La dépénalisation de l’euthanasie a été l’« avancée sociétale » de référence dans les débats de la campagne présidentielle. Cette mesure a été soutenue par plusieurs candidats de gauche. Emmanuel Macron s’est déclaré pour sa part favorable à la dépénalisation de l’euthanasie, au nom du « droit de mourir dans la dignité », tout en continuant à prôner le débat et la recherche d’un consensus via une convention citoyenne sur la fin de vie. Pour le président candidat, la France doit « évoluer » vers « le modèle belge ».Interrogé par Gènéthique Magazine, le philosophe Damien Le Guay rappelle pourtant que le professeur Didier Sicard, ancien président du Conseil consultatif national d’éthique et auteur d’un rapport sur la fin de vie en France en 2012, soutient que la formule du contrôle a posteriori en Belgique ne fonctionne pas : les contrôles n’existent pas et la moitié des euthanasies pratiquées n’entrent pas dans les statistiques. De son côté, la Société française d’accompagnement et de soins palliatifs (SFAP) a fait entendre la voix des professionnels de santé qui, sur la foi d’un consensus politique de plus de trente ans, plaident pour un développement des soins palliatifs. Elle demande l’organisation d’une concertation sur les conditions de prise en charge de la fin de vie avec les professionnels de santé les plus concernéset a soumis 14 propositions pour garantir l’égalité d’accès aux soins palliatifs, sortir du « tout-hôpital », développer la formation des soignants, aider les aidants et impliquer la société civile.
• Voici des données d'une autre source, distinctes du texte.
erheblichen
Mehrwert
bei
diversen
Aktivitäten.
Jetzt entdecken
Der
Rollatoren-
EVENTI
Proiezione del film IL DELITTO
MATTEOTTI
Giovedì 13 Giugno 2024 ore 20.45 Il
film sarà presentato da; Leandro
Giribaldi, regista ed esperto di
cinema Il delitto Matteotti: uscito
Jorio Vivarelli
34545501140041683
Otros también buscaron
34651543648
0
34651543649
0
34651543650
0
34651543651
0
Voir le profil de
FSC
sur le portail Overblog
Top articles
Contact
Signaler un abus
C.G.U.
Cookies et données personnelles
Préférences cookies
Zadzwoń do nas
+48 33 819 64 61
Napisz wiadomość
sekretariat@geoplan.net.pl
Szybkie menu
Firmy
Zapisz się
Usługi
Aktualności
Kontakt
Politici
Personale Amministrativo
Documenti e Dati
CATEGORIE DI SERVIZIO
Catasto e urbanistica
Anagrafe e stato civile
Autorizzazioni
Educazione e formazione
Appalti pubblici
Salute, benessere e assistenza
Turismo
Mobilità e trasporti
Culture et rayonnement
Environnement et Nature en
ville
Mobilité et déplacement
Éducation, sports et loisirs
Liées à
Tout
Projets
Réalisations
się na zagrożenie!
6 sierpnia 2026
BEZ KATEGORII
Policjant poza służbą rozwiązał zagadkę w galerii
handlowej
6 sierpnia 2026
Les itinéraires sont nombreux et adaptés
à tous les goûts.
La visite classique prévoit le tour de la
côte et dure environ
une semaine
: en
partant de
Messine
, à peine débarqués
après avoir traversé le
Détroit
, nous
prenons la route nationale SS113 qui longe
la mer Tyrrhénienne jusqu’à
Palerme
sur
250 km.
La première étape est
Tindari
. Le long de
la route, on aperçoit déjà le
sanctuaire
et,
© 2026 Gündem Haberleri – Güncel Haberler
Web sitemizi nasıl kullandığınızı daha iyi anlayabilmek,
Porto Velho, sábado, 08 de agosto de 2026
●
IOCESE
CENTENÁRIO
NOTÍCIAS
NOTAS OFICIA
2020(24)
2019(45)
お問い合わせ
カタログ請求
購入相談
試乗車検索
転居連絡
Le 13 septembre, le Comité consultatif national d’éthique rend un avis favorable à l’euthanasie, considérant « qu’il existe une voie pour une application éthique de l’aide active à mourir ». Le 9 décembre, une Convention citoyenne sur la fin de vie constituée par 185 citoyens tirés au sort est réunie sous l’égide du Conseil économique, social et environnemental pour se prononcer sur l’adaptation du cadre d’accompagnement de la fin de vie en France, et sur l’opportunité de faire évoluer la législation.
L’avortement, un droit ? Au lendemain de la décision de la Cour suprême des États-Unis sur l’avortement, la présidente du groupe macroniste à l’Assemblée nationale a déposé une proposition de loi « visant à inscrire le “droit à l’avortement” dans la constitution française ». En dépit d’un abus de langage, l’avortement n’est pas un « droit » en France, mais une tolérance. L’inscription de l’avortement dans la Constitution en ferait en effet un « droit ». Après avoir été repoussée lors de la précédente mandature, cette proposition permettrait au président Macron de s’agréger une majorité politique de circonstance autour de l’avortement comme « valeur absolue ». Elle rejoint la proposition française de faire entrer le « droit » à l’interruption volontaire de grossesse dans la charte des droits fondamentaux de l’Union européenne.
Le 24 novembre, la majorité présidentielle vote pour l’inscription du droit à l’avortement dans la Constitution, une proposition défendue par l’extrême-gauche (LFI). Même si le texte a peu de chances de se traduire dans la loi, un changement constitutionnel devant être approuvé par les deux chambres et un référendum, il s’agit d’une victoire symbolique. La constitutionnalisation de l’IVG mettrait en péril l’objection de conscience du personnel de santé.